Fizemos a primeira edição da Xapuri lá mesmo, na Reserva, em uma noite. Optamos por centrar na pauta socioambiental. Nossa primeira capa foi sobre os povos indígenas isolados do Acre: ‘Isolados, Bravos, Livres: Um Brasil Indígena por Conhecer”. Depois de tudo pronto, Jaime inventou de fazer uma outra boneca, “porque toda revista tem que ter número zero”.

Dessa vez finquei pé, ficamos com a capa indígena. Voltei pra Brasília com a boneca praticamente pronta e com a missão de dar um jeito de imprimir. Nos dias seguintes, o Jaime veio pra Formosa, pra convencer minha irmã Lúcia a revisar a revista, “de grátis”. Com a primeira revista impressa, a próxima tarefa foi montar o Conselho Editorial.

Jaime fez questão de visitar, explicar o projeto e convidar pessoalmente cada conselheiro e cada conselheira (até a doença agravar, nos seus últimos meses de vida, nunca abriu mão dessa tarefa). Daqui rumamos pra Goiânia, para convidar o arqueólogo Altair Sales Barbosa, nosso primeiro conselheiro. “O mais sabido de nóis,” segundo o Jaime.

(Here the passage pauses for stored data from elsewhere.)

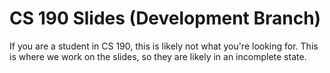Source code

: # CS 190 Slides (Development Branch)

If you are a student in CS 190, this is likely not what you're looking for. This is where we work on the slides, so they are likely in an incomplete state.
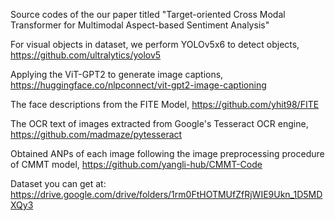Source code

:Source codes of the our paper titled "Target-oriented Cross Modal Transformer for Multimodal Aspect-based Sentiment Analysis"

For visual objects in dataset, we perform YOLOv5x6 to detect objects, https://github.com/ultralytics/yolov5

Applying the ViT-GPT2 to generate image captions, https://huggingface.co/nlpconnect/vit-gpt2-image-captioning

The face descriptions from the FITE Model, https://github.com/yhit98/FITE

The OCR text of images extracted from Google's Tesseract OCR engine, https://github.com/madmaze/pytesseract

Obtained ANPs of each image following the image preprocessing procedure of CMMT model, https://github.com/yangli-hub/CMMT-Code

Dataset you can get at: https://drive.google.com/drive/folders/1rm0FtHOTMUfZfRjWIE9Ukn_1D5MDXQy3

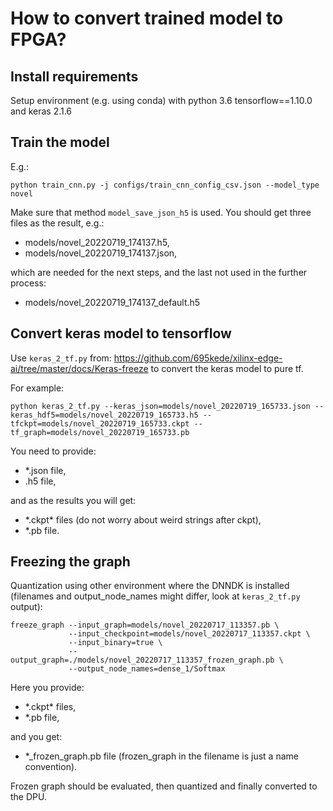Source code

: # How to convert trained model to FPGA?

## Install requirements
Setup environment (e.g. using conda) with python 3.6 tensorflow==1.10.0 and keras 2.1.6

## Train the model
E.g.:
    
    python train_cnn.py -j configs/train_cnn_config_csv.json --model_type novel

Make sure that method `model_save_json_h5` is used.
You should get three files as the result, e.g.: 
* models/novel_20220719_174137.h5, 
* models/novel_20220719_174137.json, 
 
which are needed for the next steps, and the last not used in the further process: 
* models/novel_20220719_174137_default.h5

## Convert keras model to tensorflow 
Use `keras_2_tf.py` from: https://github.com/695kede/xilinx-edge-ai/tree/master/docs/Keras-freeze to convert the keras model to pure tf. 

For example:
    
    python keras_2_tf.py --keras_json=models/novel_20220719_165733.json --keras_hdf5=models/novel_20220719_165733.h5 --tfckpt=models/novel_20220719_165733.ckpt --tf_graph=models/novel_20220719_165733.pb

You need to provide: 
* *.json file, 
* .h5 file,

and as the results you will get:
* \*.ckpt\* files (do not worry about weird strings after ckpt),
* *.pb file. 


## Freezing the graph

Quantization using other environment where the DNNDK is installed (filenames and output_node_names might differ, look at `keras_2_tf.py` output):

    freeze_graph --input_graph=models/novel_20220717_113357.pb \
                 --input_checkpoint=models/novel_20220717_113357.ckpt \
                 --input_binary=true \
                 --output_graph=./models/novel_20220717_113357_frozen_graph.pb \
                 --output_node_names=dense_1/Softmax

Here you provide: 
* \*.ckpt\* files,
* *.pb file, 

and you get:
* *\_frozen_graph.pb file (frozen\_graph in the filename is just a name convention). 

Frozen graph should be evaluated, then quantized and finally converted to the DPU.
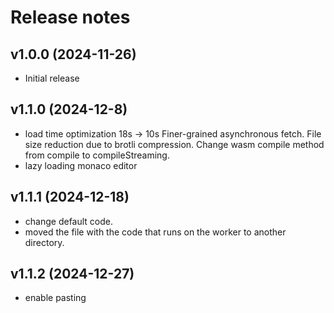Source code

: # Release notes
## v1.0.0 (2024-11-26)
- Initial release

## v1.1.0 (2024-12-8)
- load time optimization
18s -> 10s
Finer-grained asynchronous fetch.
File size reduction due to brotli compression.
Change wasm compile method from compile to compileStreaming.
- lazy loading monaco editor

## v1.1.1 (2024-12-18)
- change default code.
- moved the file with the code that runs on the worker to another directory.

## v1.1.2 (2024-12-27)
- enable pasting
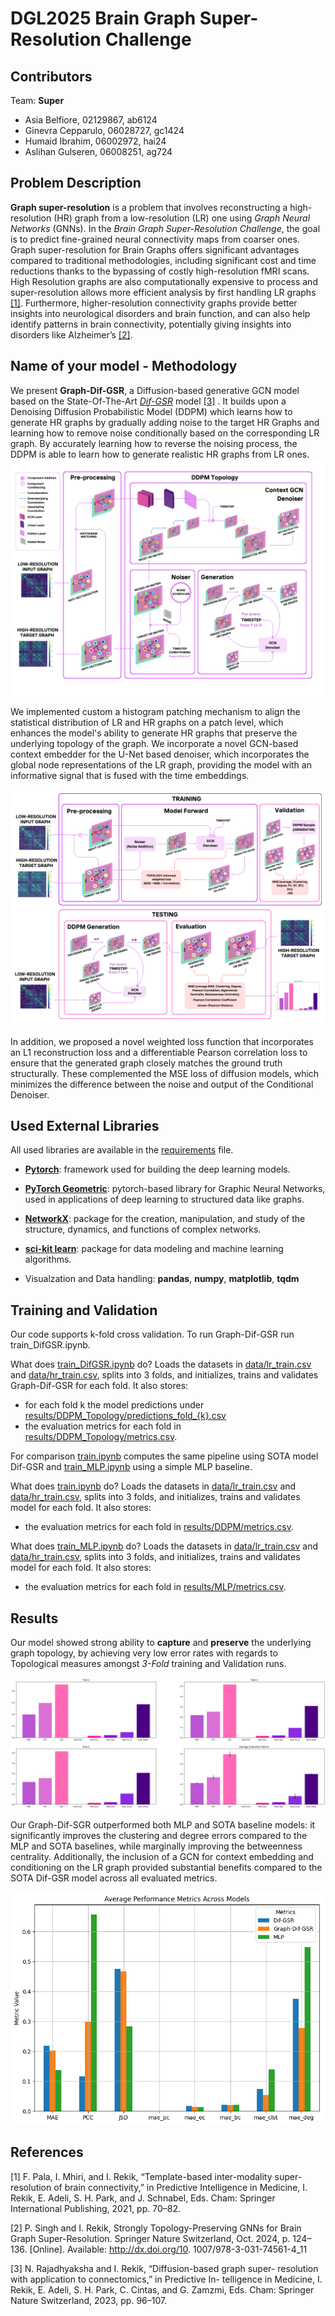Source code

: # DGL2025 Brain Graph Super-Resolution Challenge

## Contributors

Team: **Super**

- Asia Belfiore, 02129867, ab6124
- Ginevra Cepparulo, 06028727, gc1424
- Humaid Ibrahim, 06002972, hai24
- Aslihan Gulseren, 06008251, ag724

## Problem Description

**Graph super-resolution** is a problem that involves reconstructing a high-resolution (HR) graph from a low-resolution (LR) one using *Graph Neural Networks* (GNNs). In the *Brain Graph Super-Resolution Challenge*, the goal is to predict fine-grained neural connectivity maps from coarser ones. Graph super-resolution for Brain Graphs offers significant advantages compared to traditional methodologies, including significant cost and time reductions thanks to the bypassing of costly high-resolution fMRI scans. High Resolution graphs are also computationally expensive to process and super-resolution allows more efficient analysis by first handling LR graphs [[1]](#1). Furthermore, higher-resolution connectivity graphs provide better insights into neurological disorders and brain function, and can also help identify patterns in brain connectivity, potentially giving insights into disorders like Alzheimer’s [[2]](#2). 

## Name of your model - Methodology

We present **Graph-Dif-GSR**, a Diffusion-based generative GCN model based on the State-Of-The-Art [*Dif-GSR*](https://github.com/basiralab/Dif-GSR) model [[3]](#3) . It builds upon a Denoising Diffusion Probabilistic Model (DDPM) which learns how to generate HR graphs by gradually adding noise to the target HR Graphs and learning how to remove noise conditionally based on the corresponding LR graph. By accurately learning how to reverse the noising process, the DDPM is able to learn how to generate realistic HR graphs from LR ones.
![Model Architecture](figures/model_architecture.png)

We implemented custom a histogram patching mechanism to align the statistical distribution of LR and HR graphs on a patch level, which enhances the model's ability to generate HR graphs that preserve the underlying topology of the graph. 
We incorporate a novel GCN-based context embedder for the U-Net based denoiser, which incorporates the global node representations of the LR graph, providing the model with an informative signal that is fused with the time embeddings. 

![Training and Evaluation Pipeline](figures/training_and_eval_pipeline.png)

In addition, we proposed a novel weighted loss function that incorporates an L1 reconstruction loss and a differentiable Pearson correlation loss to ensure that the generated graph closely matches the ground truth structurally. These complemented the MSE loss of diffusion models, which minimizes the difference between the noise and output of the Conditional Denoiser.

## Used External Libraries

All used libraries are available in the [requirements](requirements.txt) file.

- [**Pytorch**](https://pytorch.org/): framework used for building the deep learning models.
- [**PyTorch Geometric**](https://pytorch-geometric.readthedocs.io/en/latest/): pytorch-based library for Graphic Neural Networks, used in applications of deep learning to structured data like graphs.
- [**NetworkX**](https://networkx.org/): package for the creation, manipulation, and study of the structure, dynamics, and functions of complex networks.
- [**sci-kit learn**](https://scikit-learn.org/stable/): package for data modeling and machine learning algorithms.

- Visualzation and Data handling: **pandas**, **numpy**, **matplotlib**, **tqdm**

## Training and Validation 

Our code supports k-fold cross validation. To run Graph-Dif-GSR run train_DifGSR.ipynb. 

What does [train_DifGSR.ipynb](train_DifGSR.ipynb) do? Loads the datasets in [data/lr_train.csv](data/lr_train.csv) and [data/hr_train.csv](data/hr_train.csv), splits into 3 folds, and initializes, trains and validates Graph-Dif-GSR for each fold. It also stores:
- for each fold k the model predictions under [results/DDPM_Topology/predictions_fold_{k}.csv](results/DDPM_Topology/predictions_fold_1.csv)
- the evaluation metrics for each fold in [results/DDPM_Topology/metrics.csv](results/DDPM_Topology/metrics.csv).

For comparison [train.ipynb](train.ipynb) computes the same pipeline using SOTA model Dif-GSR and [train_MLP.ipynb](train_MLP.ipynb) using a simple MLP baseline.

What does [train.ipynb](train.ipynb) do? Loads the datasets in [data/lr_train.csv](data/lr_train.csv) and [data/hr_train.csv](data/hr_train.csv), splits into 3 folds, and initializes, trains and validates model for each fold. It also stores:
- the evaluation metrics for each fold in [results/DDPM/metrics.csv](results/DDPM/metrics.csv).

What does [train_MLP.ipynb](train_MLP.ipynb) do? Loads the datasets in [data/lr_train.csv](data/lr_train.csv) and [data/hr_train.csv](data/hr_train.csv), splits into 3 folds, and initializes, trains and validates model for each fold. It also stores:
- the evaluation metrics for each fold in [results/MLP/metrics.csv](results/MLP/metrics.csv).

## Results

Our model showed strong ability to **capture** and **preserve** the underlying graph topology, by achieving very low error rates with regards to Topological measures amongst *3-Fold* training and Validation runs.

![Model Performance](figures/graphdifgsr_metrics.png)

Our Graph-Dif-SGR outperformed both MLP and SOTA baseline models: it significantly improves the clustering and degree errors compared to the MLP and SOTA baselines, while marginally improving the betweenness centrality.  Additionally, the inclusion of a GCN for context embedding and conditioning on the LR graph provided substantial benefits compared to the SOTA Dif-GSR model across all evaluated metrics. 

![Performance against Baseline Mocels](figures/overall%20performance.png)


## References

<a id="1">[1]</a>  F. Pala, I. Mhiri, and I. Rekik, “Template-based inter-modality super-resolution of brain connectivity,” in Predictive Intelligence
in Medicine, I. Rekik, E. Adeli, S. H. Park, and J. Schnabel, Eds.
Cham: Springer International Publishing, 2021, pp. 70–82.

<a id="2">[2]</a> P. Singh and I. Rekik, Strongly Topology-Preserving GNNs for
Brain Graph Super-Resolution. Springer Nature Switzerland,
Oct. 2024, p. 124–136. [Online]. Available: http://dx.doi.org/10.
1007/978-3-031-74561-4_11

<a id="3">[3]</a> N. Rajadhyaksha and I. Rekik, “Diffusion-based graph super-
resolution with application to connectomics,” in Predictive In-
telligence in Medicine, I. Rekik, E. Adeli, S. H. Park, C. Cintas,
and G. Zamzmi, Eds. Cham: Springer Nature Switzerland, 2023,
pp. 96–107.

Trilhamos uma linda jornada. Em 80 meses, Jaime fez questão de decidir, mensalmente, o tema da capa e, quase sempre, escrever ele mesmo. Às vezes, ligava pra falar da ótima ideia que teve, às vezes sumia e, no dia certo, lá vinha o texto pronto, impecável.

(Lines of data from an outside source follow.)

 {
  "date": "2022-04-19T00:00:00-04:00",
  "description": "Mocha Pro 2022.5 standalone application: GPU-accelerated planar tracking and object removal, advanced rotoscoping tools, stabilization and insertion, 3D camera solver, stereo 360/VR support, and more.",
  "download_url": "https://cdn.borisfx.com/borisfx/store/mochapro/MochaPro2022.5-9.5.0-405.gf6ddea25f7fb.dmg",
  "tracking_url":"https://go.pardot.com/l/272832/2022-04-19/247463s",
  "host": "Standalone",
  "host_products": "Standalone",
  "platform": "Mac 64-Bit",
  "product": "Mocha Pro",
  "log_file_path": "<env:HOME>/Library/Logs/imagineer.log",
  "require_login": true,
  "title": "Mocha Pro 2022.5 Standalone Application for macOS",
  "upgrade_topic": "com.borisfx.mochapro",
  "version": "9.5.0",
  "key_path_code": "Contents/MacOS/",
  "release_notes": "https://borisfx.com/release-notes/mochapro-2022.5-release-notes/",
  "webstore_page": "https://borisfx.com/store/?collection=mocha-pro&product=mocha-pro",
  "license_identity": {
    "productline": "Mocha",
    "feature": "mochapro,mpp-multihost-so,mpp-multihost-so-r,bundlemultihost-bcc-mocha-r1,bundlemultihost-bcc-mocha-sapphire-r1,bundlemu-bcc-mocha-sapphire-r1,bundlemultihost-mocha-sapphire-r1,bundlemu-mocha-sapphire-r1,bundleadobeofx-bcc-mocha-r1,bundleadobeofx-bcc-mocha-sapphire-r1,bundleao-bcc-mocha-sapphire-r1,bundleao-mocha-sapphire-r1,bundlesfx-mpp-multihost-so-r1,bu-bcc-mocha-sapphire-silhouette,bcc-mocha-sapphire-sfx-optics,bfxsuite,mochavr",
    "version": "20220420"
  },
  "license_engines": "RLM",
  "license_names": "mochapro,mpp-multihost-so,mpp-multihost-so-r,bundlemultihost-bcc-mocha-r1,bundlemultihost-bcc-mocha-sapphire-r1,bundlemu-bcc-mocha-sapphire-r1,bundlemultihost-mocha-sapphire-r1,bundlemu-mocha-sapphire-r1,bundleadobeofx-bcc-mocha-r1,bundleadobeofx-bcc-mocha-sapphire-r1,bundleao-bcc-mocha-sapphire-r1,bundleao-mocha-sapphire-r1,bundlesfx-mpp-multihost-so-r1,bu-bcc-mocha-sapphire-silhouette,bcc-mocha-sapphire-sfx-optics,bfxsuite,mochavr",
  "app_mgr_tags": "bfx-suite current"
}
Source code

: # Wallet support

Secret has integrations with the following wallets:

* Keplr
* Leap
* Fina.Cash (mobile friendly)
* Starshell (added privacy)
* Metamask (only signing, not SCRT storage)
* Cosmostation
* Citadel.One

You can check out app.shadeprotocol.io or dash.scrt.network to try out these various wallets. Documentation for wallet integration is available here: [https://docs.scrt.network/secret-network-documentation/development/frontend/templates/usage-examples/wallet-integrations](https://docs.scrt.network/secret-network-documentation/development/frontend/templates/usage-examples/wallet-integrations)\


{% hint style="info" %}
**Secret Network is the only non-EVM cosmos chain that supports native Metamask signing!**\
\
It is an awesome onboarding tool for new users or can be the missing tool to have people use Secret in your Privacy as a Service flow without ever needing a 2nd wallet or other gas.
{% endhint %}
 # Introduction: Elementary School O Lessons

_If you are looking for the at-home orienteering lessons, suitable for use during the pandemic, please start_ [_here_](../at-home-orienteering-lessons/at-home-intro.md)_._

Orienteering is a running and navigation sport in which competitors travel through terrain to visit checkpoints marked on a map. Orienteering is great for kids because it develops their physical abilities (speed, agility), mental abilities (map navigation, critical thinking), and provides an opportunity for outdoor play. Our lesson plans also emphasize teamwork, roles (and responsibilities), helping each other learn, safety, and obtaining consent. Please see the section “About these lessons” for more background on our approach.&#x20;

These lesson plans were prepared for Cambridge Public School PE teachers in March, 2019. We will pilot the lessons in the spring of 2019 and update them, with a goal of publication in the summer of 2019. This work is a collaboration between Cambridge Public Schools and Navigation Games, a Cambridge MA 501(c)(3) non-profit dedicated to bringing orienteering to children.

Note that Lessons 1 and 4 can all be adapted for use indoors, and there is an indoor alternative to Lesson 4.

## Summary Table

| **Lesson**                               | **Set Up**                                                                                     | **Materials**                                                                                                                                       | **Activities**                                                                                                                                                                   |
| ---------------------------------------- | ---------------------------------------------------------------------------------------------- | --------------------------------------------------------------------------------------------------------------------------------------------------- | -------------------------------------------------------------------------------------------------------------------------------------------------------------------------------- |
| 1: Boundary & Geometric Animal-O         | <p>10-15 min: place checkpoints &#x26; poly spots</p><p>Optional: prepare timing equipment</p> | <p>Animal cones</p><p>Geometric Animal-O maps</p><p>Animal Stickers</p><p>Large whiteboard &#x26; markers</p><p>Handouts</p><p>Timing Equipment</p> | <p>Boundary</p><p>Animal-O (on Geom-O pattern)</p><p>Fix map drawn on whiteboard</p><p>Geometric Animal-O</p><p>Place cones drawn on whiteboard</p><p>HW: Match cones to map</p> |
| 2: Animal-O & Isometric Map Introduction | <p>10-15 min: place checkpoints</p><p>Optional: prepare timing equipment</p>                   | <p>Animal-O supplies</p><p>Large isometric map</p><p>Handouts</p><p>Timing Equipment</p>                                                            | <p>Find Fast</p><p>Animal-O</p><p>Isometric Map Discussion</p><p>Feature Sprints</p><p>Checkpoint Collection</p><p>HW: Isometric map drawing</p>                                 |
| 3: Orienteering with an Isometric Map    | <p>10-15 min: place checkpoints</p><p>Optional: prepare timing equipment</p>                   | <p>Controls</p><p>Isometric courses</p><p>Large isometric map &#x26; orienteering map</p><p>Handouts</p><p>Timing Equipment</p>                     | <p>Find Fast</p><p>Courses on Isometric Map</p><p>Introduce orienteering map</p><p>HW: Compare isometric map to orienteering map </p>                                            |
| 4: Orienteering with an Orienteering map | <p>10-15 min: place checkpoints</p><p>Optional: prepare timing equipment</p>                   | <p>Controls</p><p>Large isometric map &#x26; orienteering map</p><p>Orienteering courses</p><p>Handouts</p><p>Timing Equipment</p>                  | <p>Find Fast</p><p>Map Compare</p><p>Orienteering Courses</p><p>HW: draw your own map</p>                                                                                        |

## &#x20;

Na sexta-feira, 9 de julho, quando preparávamos a Xapuri 81, pela primeira vez em sete anos, ele me pediu para cuidar de tudo. Foi uma conversa triste, ele estava agoniado com os rumos da doença e com a tragédia que o Brasil enfrentava. Não falamos em morte, mas eu sabia que era o fim.

Hoje, cá estamos nós, sem as capas do Jaime, sem as pautas do Jaime, sem o linguajar do Jaime, sem o jaimês da Xapuri, mas na labuta, firmes na resistência. Mês sim, mês sim de novo, como você sonhava, Jaiminho, carcamos porva e, enfim, chegamos à nossa edição número 100. E, depois da Xapuri 100, como era desejo seu, a gente segue esperneando.

Fica tranquilo, camarada, que por aqui tá tudo direitim.